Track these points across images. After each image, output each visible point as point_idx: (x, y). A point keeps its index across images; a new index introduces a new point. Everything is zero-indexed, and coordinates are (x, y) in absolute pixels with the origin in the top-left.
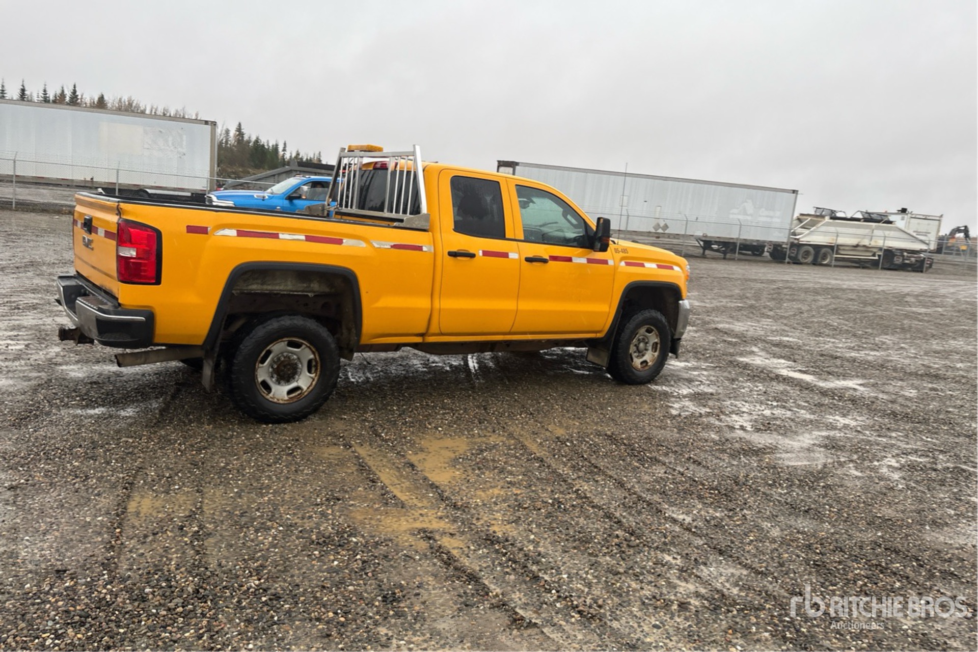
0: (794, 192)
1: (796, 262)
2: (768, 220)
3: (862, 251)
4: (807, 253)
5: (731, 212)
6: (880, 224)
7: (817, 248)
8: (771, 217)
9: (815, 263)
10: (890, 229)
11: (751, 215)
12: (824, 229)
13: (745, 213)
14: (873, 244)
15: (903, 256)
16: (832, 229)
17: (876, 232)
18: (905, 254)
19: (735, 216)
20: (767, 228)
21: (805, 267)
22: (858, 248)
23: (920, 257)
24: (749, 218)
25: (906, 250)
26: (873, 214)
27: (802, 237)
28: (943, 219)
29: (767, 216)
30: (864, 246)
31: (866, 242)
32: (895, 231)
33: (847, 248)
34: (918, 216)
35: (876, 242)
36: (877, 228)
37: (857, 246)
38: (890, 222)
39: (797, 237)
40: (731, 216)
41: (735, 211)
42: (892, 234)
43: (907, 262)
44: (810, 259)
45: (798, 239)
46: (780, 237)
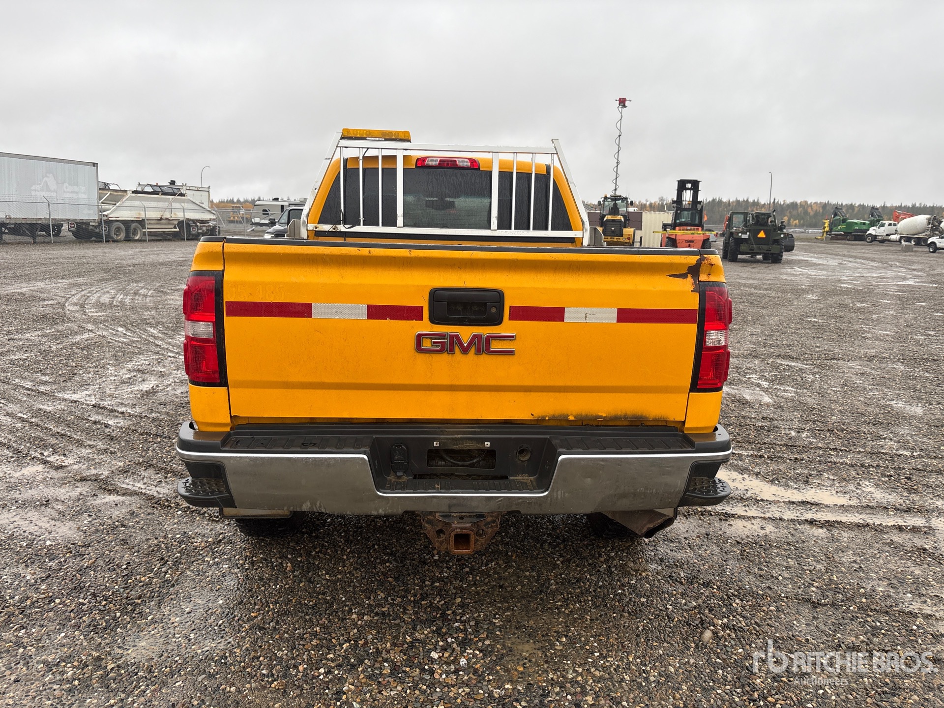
0: (94, 164)
1: (109, 240)
2: (75, 196)
3: (165, 224)
4: (118, 229)
5: (32, 188)
6: (176, 197)
7: (127, 223)
8: (77, 193)
9: (128, 239)
10: (184, 201)
11: (55, 191)
12: (128, 203)
13: (48, 190)
14: (173, 217)
15: (197, 226)
16: (137, 203)
17: (175, 205)
18: (198, 224)
19: (38, 193)
20: (75, 205)
21: (120, 245)
22: (162, 222)
23: (210, 226)
24: (54, 195)
25: (198, 221)
26: (164, 186)
27: (111, 213)
28: (211, 190)
29: (72, 192)
30: (167, 219)
31: (167, 215)
32: (188, 203)
33: (153, 222)
34: (191, 188)
35: (175, 214)
36: (175, 201)
37: (161, 219)
38: (182, 195)
39: (105, 213)
40: (33, 193)
41: (38, 187)
42: (186, 205)
43: (200, 231)
44: (122, 236)
45: (107, 216)
46: (89, 214)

- - -

**Exercise requirements**
After locating the line holding "4: (807, 253)" above, output exactly that line and every line after it through the line holding "26: (873, 214)". Include nothing else.

**Problem solution**
4: (807, 253)
5: (731, 212)
6: (880, 224)
7: (817, 248)
8: (771, 217)
9: (815, 263)
10: (890, 229)
11: (751, 215)
12: (824, 229)
13: (745, 213)
14: (873, 244)
15: (903, 256)
16: (832, 229)
17: (876, 232)
18: (905, 254)
19: (735, 216)
20: (767, 228)
21: (805, 267)
22: (858, 248)
23: (920, 257)
24: (749, 218)
25: (906, 250)
26: (873, 214)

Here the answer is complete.